II. Szukamy swojego miejsca tu na ziemi. W tym szukaniu jesteśmy trochę ograniczeni, a to miejscem naszego urodzenia, narodowością, zasobami finansowymi. Ale nie da się ukryć, że ten element szukania jest obecny w ludzkim życiu. Klęcząc przed Najświętszym Sakramentem w trakcie nabożeństwa różańcowego, zauważyłem motyla. Znalazł dla siebie miejsce tu w kościele, w kwiatach stojących przed ołtarzem. Pomyślałem sobie przez chwilę, wybrał bardzo dobre miejsce. Jest widoczny, cieszy oczy ludzi, nikt go tam nie będzie zaczepiał.
Zwierzęta, ptaki, owady, szukają miejsca, aby bezpiecznie przezimować nadchodzący nieuchronnie zimniejszy czas. Dla nas ludzi najlepszym miejscem przebywania powinna być rodzina, nasz dom. Tutaj uczymy się wszystkiego. To w rodzinie uczeni jesteśmy miłości, troski o innych, wyrozumiałości. Dom rodzinny w życiu większości osób zostawia dobry ślad. Wiem, wiem, …są rodziny dysfunkcyjne. One tego nie zabezpieczają, zostawiają w pamięci złe wspomnienia i przeżycia. Ale w historii różnych społeczeństw mimo obecności takich rodzin, znaczna większość z radością wspomina te domowe chwile i tam wraca.

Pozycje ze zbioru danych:

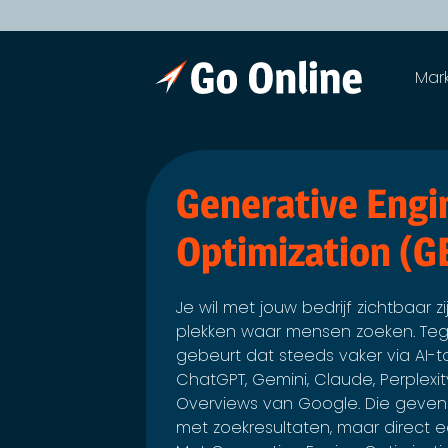
Mar
Generative Engi
Optimization (G
Je wil met jouw bedrijf zichtbaar z
plekken waar mensen zoeken. Te
gebeurt dat steeds vaker via AI-t
ChatGPT, Gemini, Claude, Perplexit
Overviews van Google. Die geven 
met zoekresultaten, maar direct 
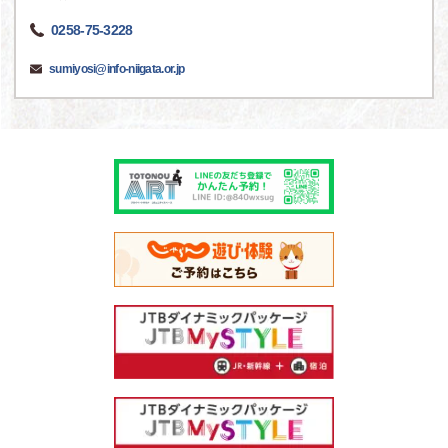
0258-75-3228
sumiyosi@info-niigata.or.jp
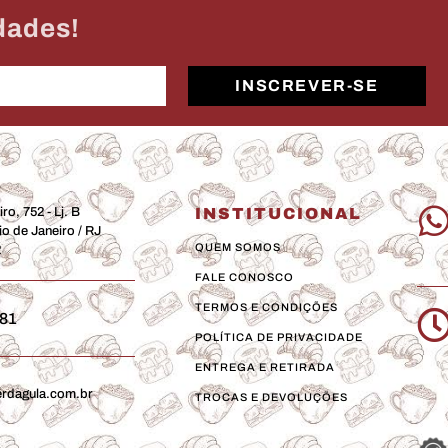
dades!
INSCREVER-SE
ro, 752 - Lj. B
INSTITUCIONAL
o de Janeiro / RJ
QUEM SOMOS
2
FALE CONOSCO
TERMOS E CONDIÇÕES
081
POLÍTICA DE PRIVACIDADE
ENTREGA E RETIRADA
erdagula.com.br
TROCAS E DEVOLUÇÕES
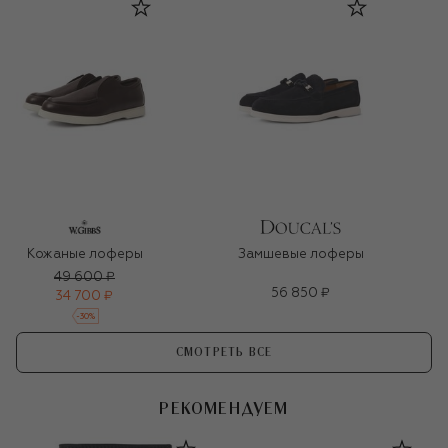
Кожаные лоферы
Замшевые лоферы
49 600 ₽
56 850 ₽
34 700 ₽
-
30
%
СМОТРЕТЬ ВСЕ
РЕКОМЕНДУЕМ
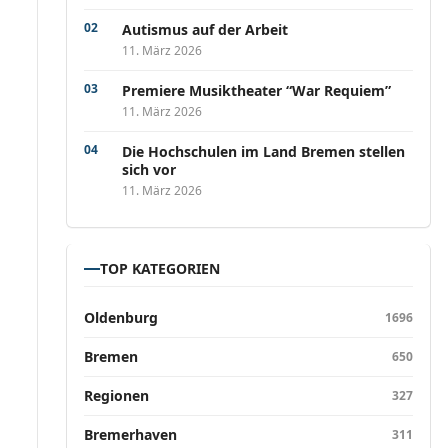
Autismus auf der Arbeit
11. März 2026
Premiere Musiktheater “War Requiem”
11. März 2026
Die Hochschulen im Land Bremen stellen
sich vor
11. März 2026
TOP KATEGORIEN
Oldenburg
1696
Bremen
650
Regionen
327
Bremerhaven
311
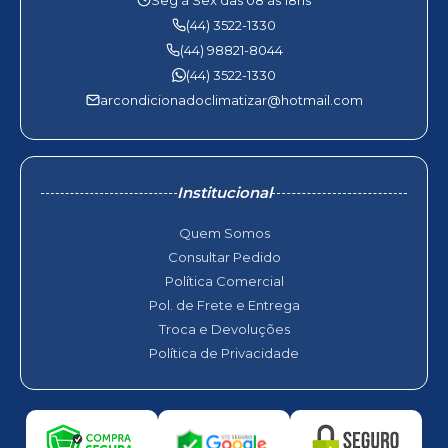
Seg à Sex das 08 às 18hs
(44) 3522-1330
(44) 98821-8044
(44) 3522-1330
arcondicionadoclimatizar@hotmail.com
Institucional
Quem Somos
Consultar Pedido
Política Comercial
Pol. de Frete e Entrega
Troca e Devoluções
Política de Privacidade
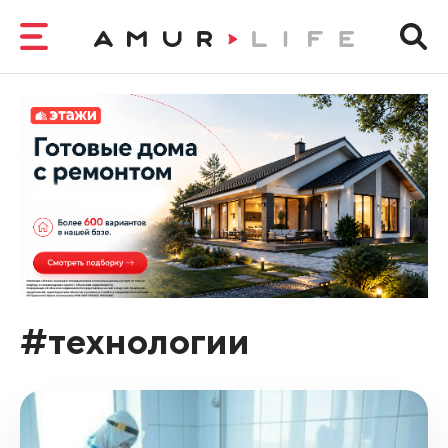
#технологии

Zadanie. Przepisz w całości, słowo w słowo, tekst o szukaniu swojego miejsca na ziemi.

Rozwiązanie zadania.
II. Szukamy swojego miejsca tu na ziemi. W tym szukaniu jesteśmy trochę ograniczeni, a to miejscem naszego urodzenia, narodowością, zasobami finansowymi. Ale nie da się ukryć, że ten element szukania jest obecny w ludzkim życiu. Klęcząc przed Najświętszym Sakramentem w trakcie nabożeństwa różańcowego, zauważyłem motyla. Znalazł dla siebie miejsce tu w kościele, w kwiatach stojących przed ołtarzem. Pomyślałem sobie przez chwilę, wybrał bardzo dobre miejsce. Jest widoczny, cieszy oczy ludzi, nikt go tam nie będzie zaczepiał.
Zwierzęta, ptaki, owady, szukają miejsca, aby bezpiecznie przezimować nadchodzący nieuchronnie zimniejszy czas. Dla nas ludzi najlepszym miejscem przebywania powinna być rodzina, nasz dom. Tutaj uczymy się wszystkiego. To w rodzinie uczeni jesteśmy miłości, troski o innych, wyrozumiałości. Dom rodzinny w życiu większości osób zostawia dobry ślad. Wiem, wiem, …są rodziny dysfunkcyjne. One tego nie zabezpieczają, zostawiają w pamięci złe wspomnienia i przeżycia. Ale w historii różnych społeczeństw mimo obecności takich rodzin, znaczna większość z radością wspomina te domowe chwile i tam wraca.